=== Data listing ===

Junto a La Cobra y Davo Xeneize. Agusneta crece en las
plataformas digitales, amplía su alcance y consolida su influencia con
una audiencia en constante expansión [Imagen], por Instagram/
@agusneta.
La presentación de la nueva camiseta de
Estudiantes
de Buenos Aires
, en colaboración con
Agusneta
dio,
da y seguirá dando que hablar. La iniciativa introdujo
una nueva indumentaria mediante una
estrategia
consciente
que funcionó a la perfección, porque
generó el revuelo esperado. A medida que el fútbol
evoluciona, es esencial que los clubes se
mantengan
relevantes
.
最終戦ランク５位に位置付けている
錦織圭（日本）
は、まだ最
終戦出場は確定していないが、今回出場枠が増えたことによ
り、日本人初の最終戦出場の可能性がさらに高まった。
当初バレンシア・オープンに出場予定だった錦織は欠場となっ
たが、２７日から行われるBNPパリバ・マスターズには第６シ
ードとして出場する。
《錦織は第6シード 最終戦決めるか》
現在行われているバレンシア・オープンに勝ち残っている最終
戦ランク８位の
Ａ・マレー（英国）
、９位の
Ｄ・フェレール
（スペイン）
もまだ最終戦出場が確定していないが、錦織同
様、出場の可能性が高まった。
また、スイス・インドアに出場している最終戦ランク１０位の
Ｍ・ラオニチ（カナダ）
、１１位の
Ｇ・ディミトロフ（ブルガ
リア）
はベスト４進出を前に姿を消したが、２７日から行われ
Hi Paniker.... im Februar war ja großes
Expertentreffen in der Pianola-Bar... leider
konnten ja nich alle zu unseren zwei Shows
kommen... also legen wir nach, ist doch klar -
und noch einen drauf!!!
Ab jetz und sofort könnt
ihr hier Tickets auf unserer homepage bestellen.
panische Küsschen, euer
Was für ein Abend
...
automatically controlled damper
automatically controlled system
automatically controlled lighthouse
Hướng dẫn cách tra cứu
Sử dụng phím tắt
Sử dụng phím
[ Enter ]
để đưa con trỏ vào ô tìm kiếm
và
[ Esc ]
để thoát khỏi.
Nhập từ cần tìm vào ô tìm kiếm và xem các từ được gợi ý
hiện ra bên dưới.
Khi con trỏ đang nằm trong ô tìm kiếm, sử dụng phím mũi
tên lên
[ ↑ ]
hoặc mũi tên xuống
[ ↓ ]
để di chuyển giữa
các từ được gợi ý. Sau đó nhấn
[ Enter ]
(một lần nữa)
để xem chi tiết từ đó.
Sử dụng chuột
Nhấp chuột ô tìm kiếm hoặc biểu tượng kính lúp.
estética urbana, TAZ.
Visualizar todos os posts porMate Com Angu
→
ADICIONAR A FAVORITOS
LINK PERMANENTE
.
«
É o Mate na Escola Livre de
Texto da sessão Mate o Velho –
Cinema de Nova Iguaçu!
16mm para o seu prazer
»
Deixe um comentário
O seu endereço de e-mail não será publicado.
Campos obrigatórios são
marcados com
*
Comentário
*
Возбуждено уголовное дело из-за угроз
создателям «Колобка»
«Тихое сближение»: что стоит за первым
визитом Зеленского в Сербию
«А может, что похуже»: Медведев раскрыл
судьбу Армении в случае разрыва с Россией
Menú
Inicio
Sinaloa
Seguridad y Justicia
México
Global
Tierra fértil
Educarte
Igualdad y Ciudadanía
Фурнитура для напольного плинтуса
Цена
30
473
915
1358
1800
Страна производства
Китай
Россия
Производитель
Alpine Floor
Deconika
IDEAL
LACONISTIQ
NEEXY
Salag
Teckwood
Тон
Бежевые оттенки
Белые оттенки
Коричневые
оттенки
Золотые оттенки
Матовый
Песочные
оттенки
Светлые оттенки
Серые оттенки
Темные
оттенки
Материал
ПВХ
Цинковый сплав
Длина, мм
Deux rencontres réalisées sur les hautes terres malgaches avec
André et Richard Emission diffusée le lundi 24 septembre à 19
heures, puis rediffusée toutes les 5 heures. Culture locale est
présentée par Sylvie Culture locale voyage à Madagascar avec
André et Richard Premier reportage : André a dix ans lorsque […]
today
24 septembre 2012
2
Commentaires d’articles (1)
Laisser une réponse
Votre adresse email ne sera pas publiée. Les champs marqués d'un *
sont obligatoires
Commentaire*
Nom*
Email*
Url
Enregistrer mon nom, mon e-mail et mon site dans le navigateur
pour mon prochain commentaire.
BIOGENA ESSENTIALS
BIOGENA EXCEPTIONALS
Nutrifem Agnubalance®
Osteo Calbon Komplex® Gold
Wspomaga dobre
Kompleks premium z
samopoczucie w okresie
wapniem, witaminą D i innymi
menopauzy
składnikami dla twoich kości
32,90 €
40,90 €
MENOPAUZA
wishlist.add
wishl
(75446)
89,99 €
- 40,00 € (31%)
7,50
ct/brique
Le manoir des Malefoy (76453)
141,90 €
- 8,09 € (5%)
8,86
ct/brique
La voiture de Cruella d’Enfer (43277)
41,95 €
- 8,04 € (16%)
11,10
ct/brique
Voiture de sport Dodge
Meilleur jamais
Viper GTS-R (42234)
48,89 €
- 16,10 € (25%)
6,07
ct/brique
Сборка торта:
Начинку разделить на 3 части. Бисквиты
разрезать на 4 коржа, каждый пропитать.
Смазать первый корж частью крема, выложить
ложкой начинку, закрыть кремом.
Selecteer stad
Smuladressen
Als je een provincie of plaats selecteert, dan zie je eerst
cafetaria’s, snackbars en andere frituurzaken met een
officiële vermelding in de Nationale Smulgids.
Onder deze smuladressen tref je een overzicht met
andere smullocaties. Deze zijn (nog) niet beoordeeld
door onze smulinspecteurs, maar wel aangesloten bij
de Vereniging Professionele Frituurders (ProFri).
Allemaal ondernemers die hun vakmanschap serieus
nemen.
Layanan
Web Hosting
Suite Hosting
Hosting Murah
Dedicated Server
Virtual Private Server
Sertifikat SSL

===

_Task description_
Using the records above, select and copy every line that has the word "Server".

_Task solution_
Dedicated Server
Virtual Private Server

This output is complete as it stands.